Even a container with no configured resource limits still has its actual resource usage tracked by the kernel through the same cgroup mechanism that enforces limits when they are set — accounting and limiting are related but distinct capabilities.

docker run -d --name unrestricted myapp:1.0
docker stats unrestricted --no-stream

This reports actual CPU and memory usage for a container that has no explicit resource limits configured, demonstrating that accounting does not depend on limits being present.

What Gets Accounted

Cgroup accounting tracks cumulative and instantaneous CPU time consumed, current and peak memory usage, and the volume of data read from and written to block devices, all attributed precisely to the specific cgroup (and therefore container) responsible.

cat /sys/fs/cgroup/memory.current
cat /sys/fs/cgroup/cpu.stat

Inspected from within a container's cgroup directly, these files report exactly the same data that higher-level tools like docker stats summarize into a more readable format.

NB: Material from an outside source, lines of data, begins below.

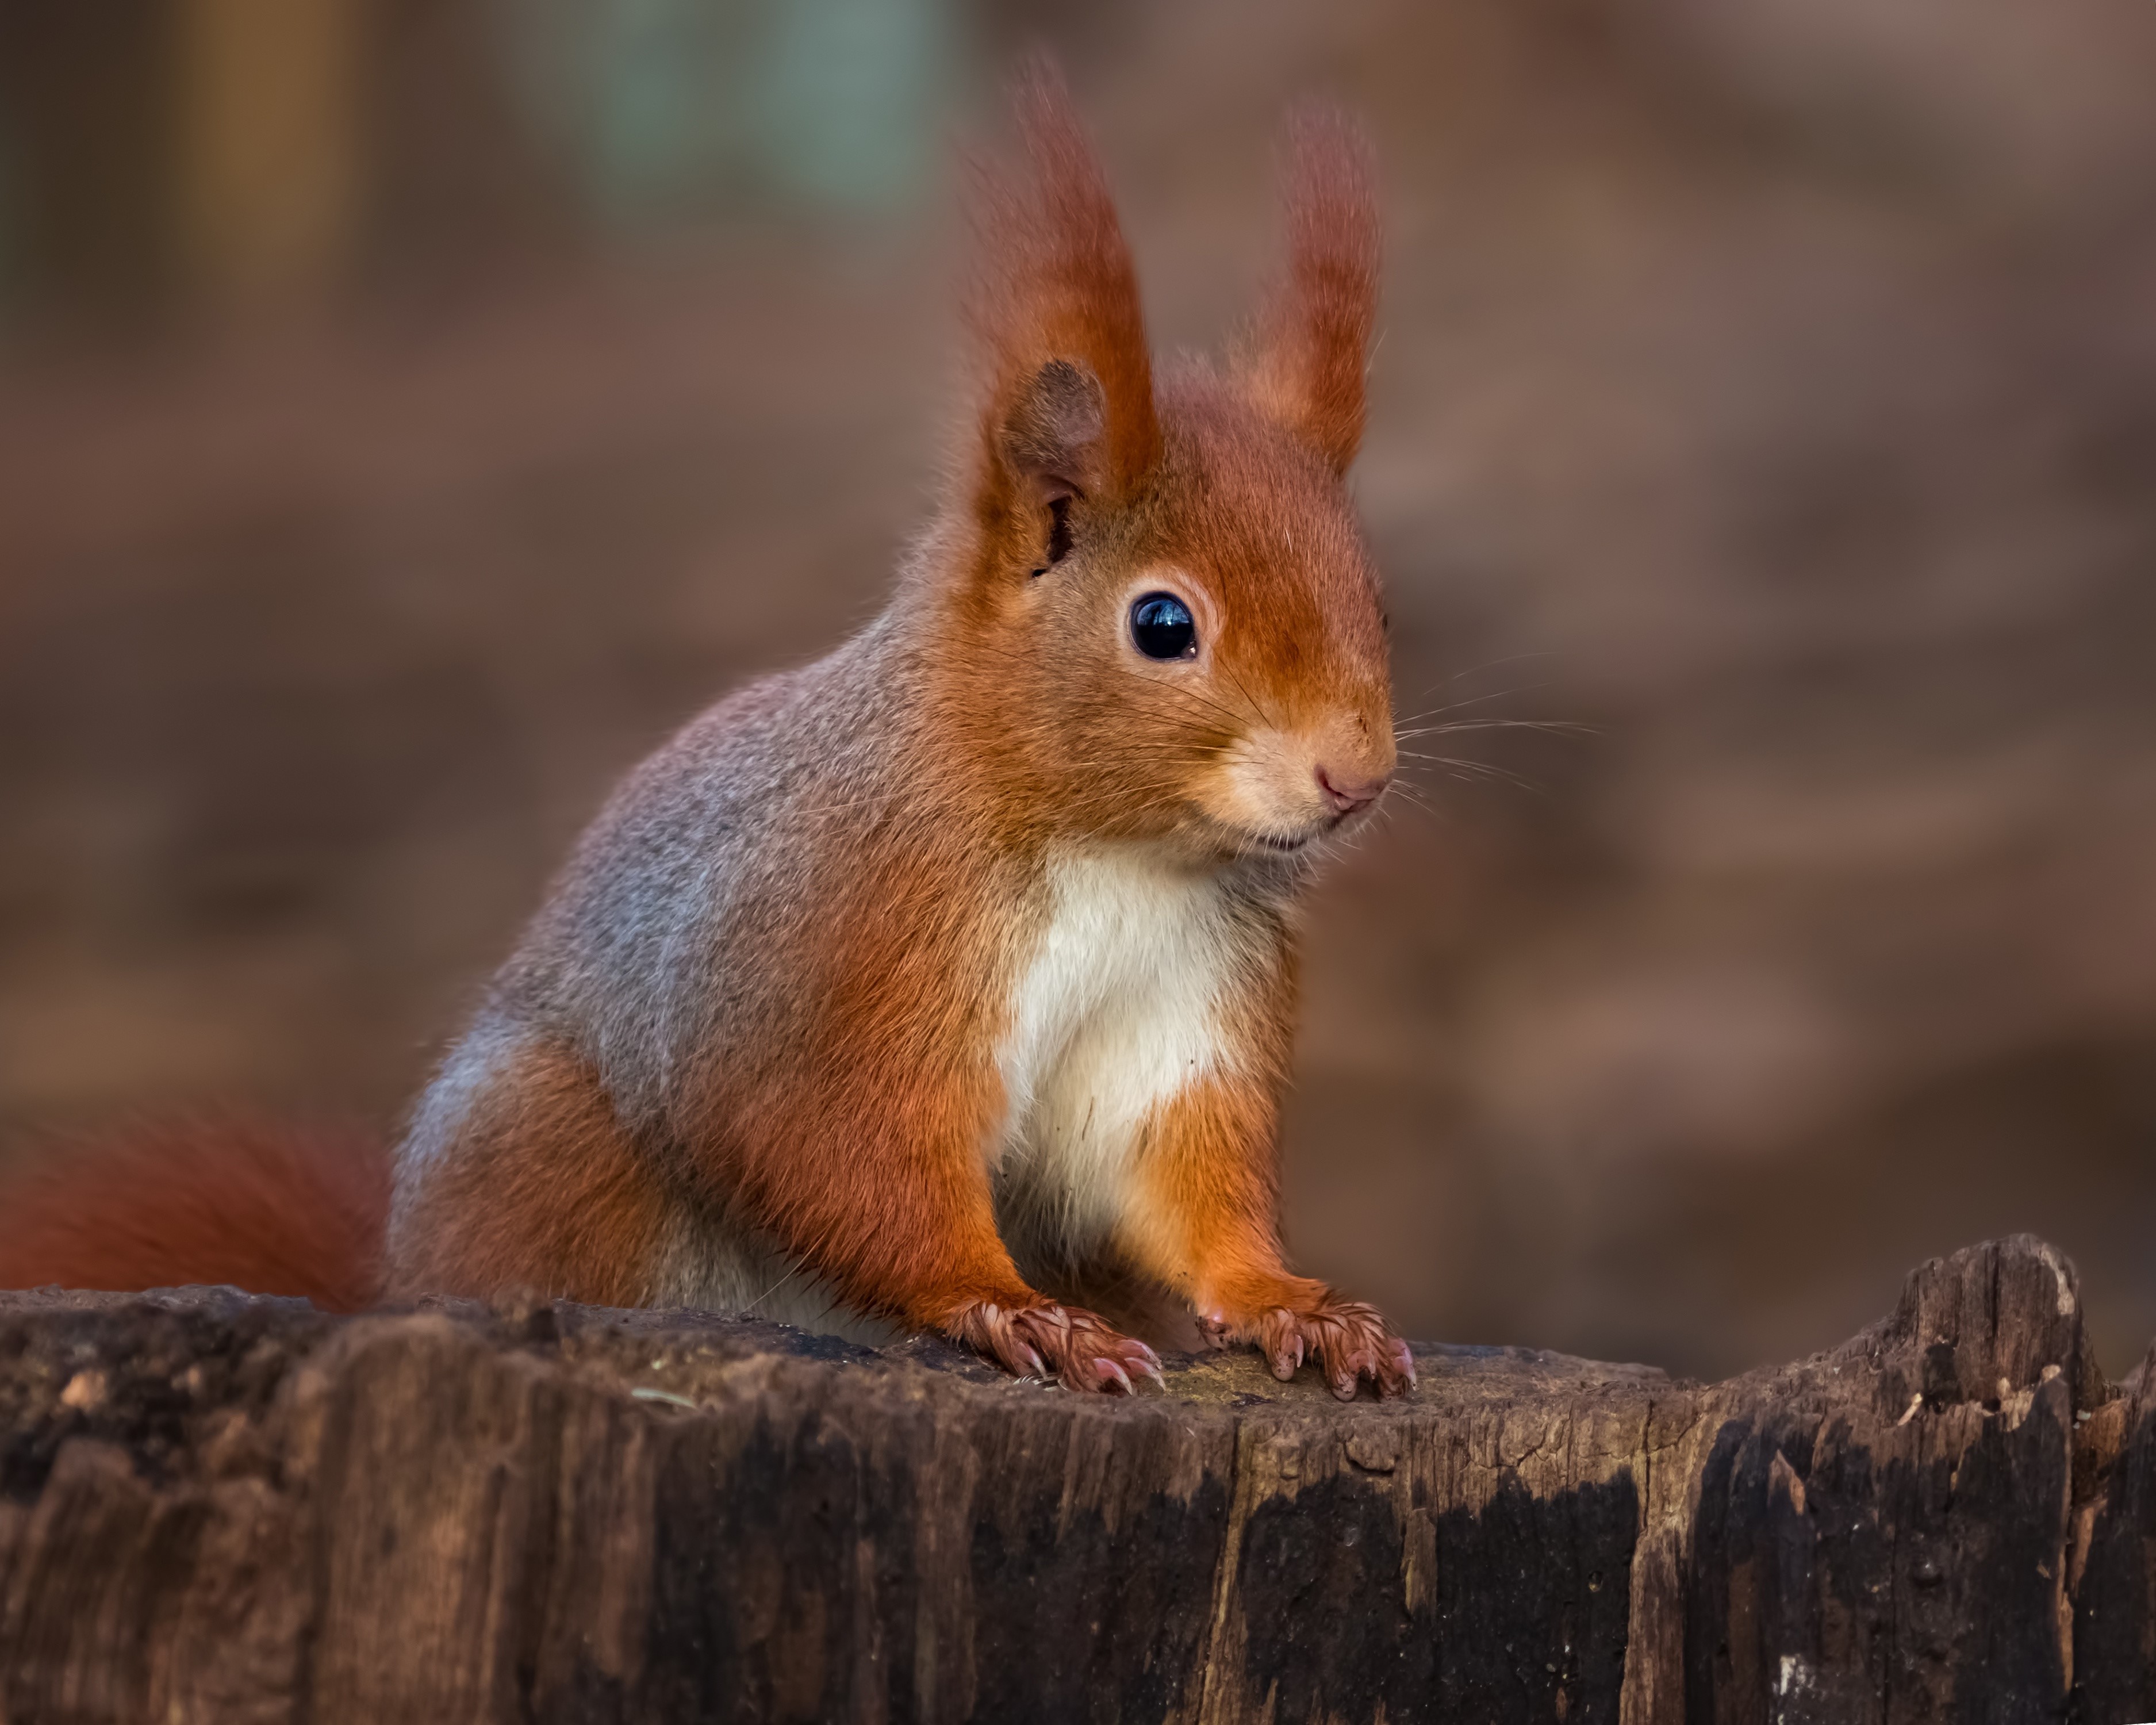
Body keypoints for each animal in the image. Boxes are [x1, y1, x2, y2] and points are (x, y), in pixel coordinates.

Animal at [0, 66, 1414, 1401]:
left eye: (1375, 596)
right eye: (1164, 624)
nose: (1356, 778)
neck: (1114, 851)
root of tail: (395, 1272)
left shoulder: (1185, 1017)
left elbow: (1187, 1186)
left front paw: (1291, 1302)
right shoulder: (833, 958)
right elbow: (837, 1156)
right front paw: (1009, 1309)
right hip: (550, 1149)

Using Accounting Data for Capacity Planning

Because accounting data reflects actual historical usage rather than configured limits, it is the appropriate basis for deciding what limits to set in the first place — observing a container's real resource consumption under realistic load before constraining it avoids setting limits that are either too restrictive or unnecessarily generous.

docker stats --no-stream

Run across all running containers, this provides a snapshot that is commonly used as a starting point for tuning resource limits based on observed behavior.

Why Resource Accounting Matters

Accurate, per-container resource accounting is what makes it possible to attribute resource consumption correctly on a shared host, which is essential both for diagnosing performance problems (is this container actually using more memory than expected) and for billing or chargeback in multi-tenant environments.